▶ Problem description
Reproduce only the stretch of lines from the one containing "roger, scale received." through the one containing "Value: 56,kg", swapping "weight" for "mass" and changing nothing else.

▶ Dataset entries

↓↓↓

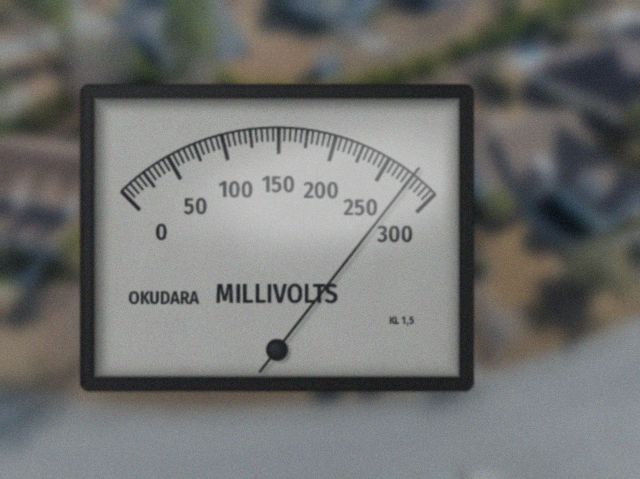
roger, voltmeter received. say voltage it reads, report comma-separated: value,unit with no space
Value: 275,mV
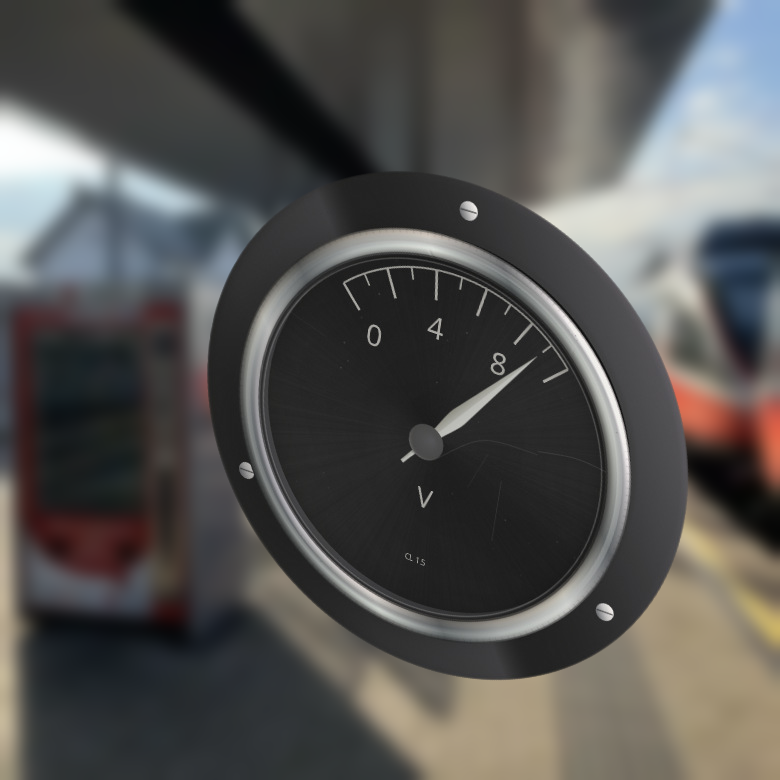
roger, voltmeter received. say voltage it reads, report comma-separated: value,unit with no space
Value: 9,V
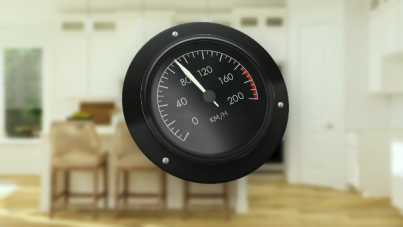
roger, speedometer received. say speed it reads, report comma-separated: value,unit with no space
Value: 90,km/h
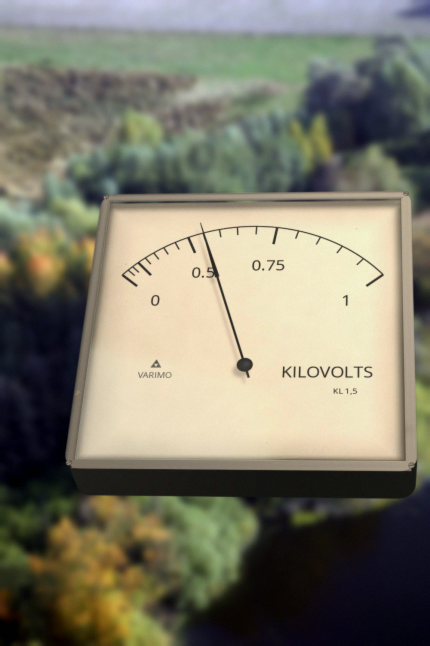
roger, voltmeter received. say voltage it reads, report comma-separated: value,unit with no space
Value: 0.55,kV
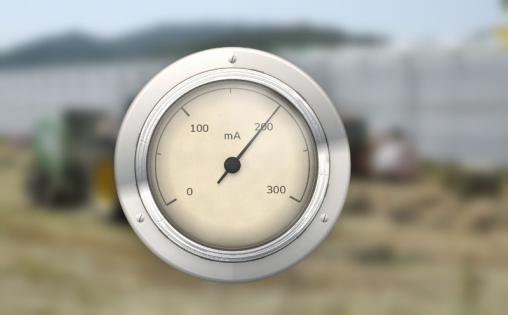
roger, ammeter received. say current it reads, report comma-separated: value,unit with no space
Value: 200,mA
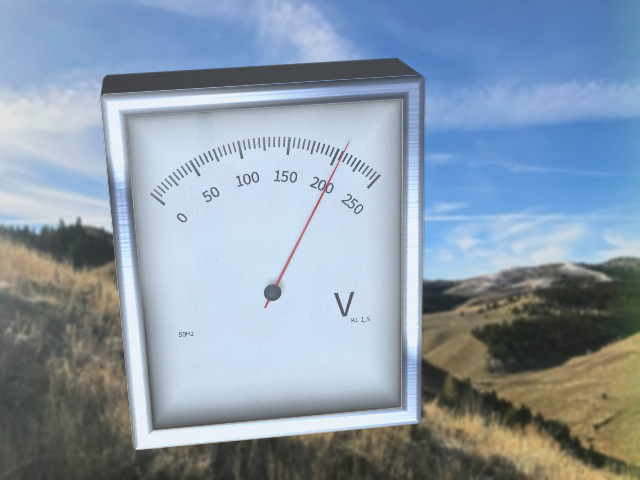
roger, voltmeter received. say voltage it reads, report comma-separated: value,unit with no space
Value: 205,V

↑↑↑
↓↓↓

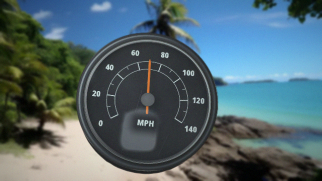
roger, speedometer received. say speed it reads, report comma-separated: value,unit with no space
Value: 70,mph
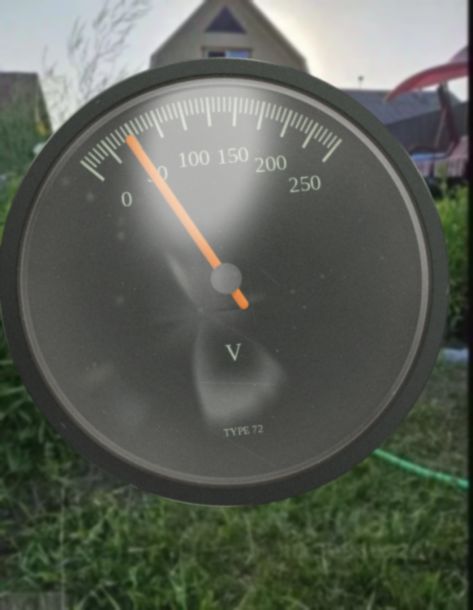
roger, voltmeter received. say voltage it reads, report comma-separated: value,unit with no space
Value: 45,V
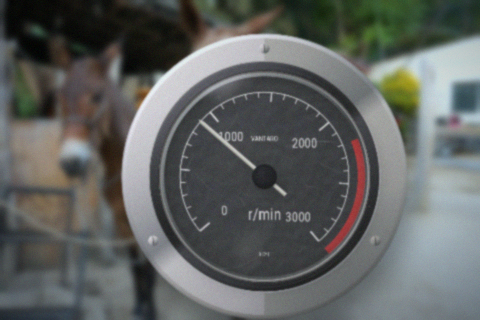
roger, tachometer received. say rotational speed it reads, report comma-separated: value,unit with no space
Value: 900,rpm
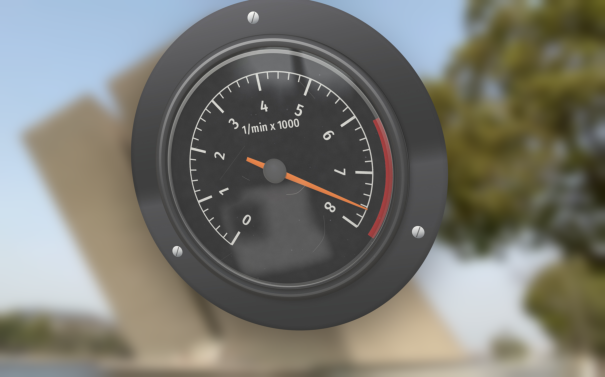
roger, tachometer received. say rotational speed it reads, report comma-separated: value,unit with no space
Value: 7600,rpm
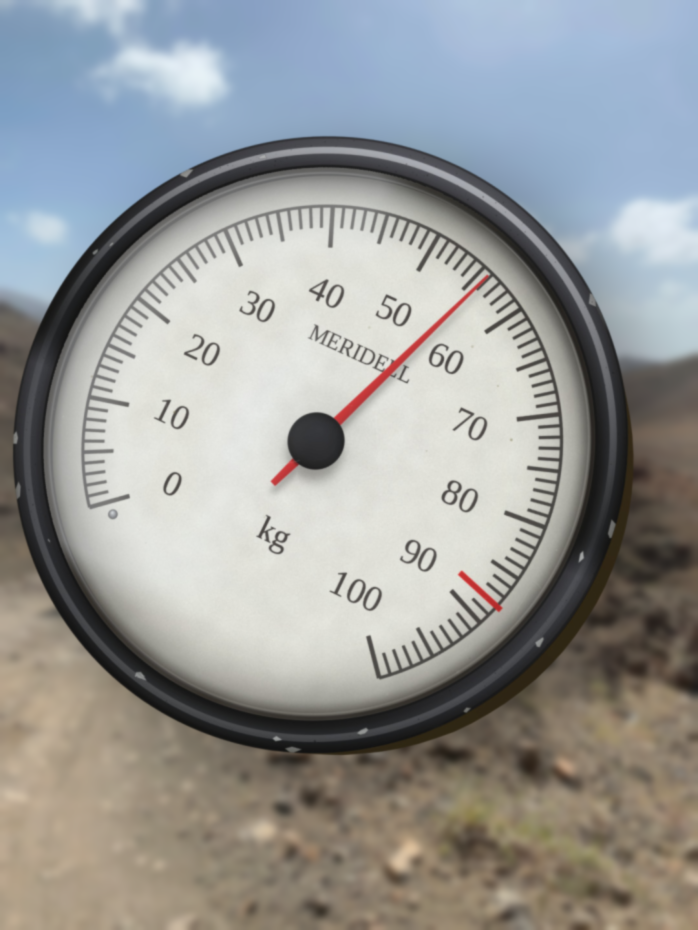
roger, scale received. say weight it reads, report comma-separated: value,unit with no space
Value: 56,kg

↑↑↑

▶ Solution to this problem
roger, scale received. say mass it reads, report comma-separated: value,unit with no space
Value: 56,kg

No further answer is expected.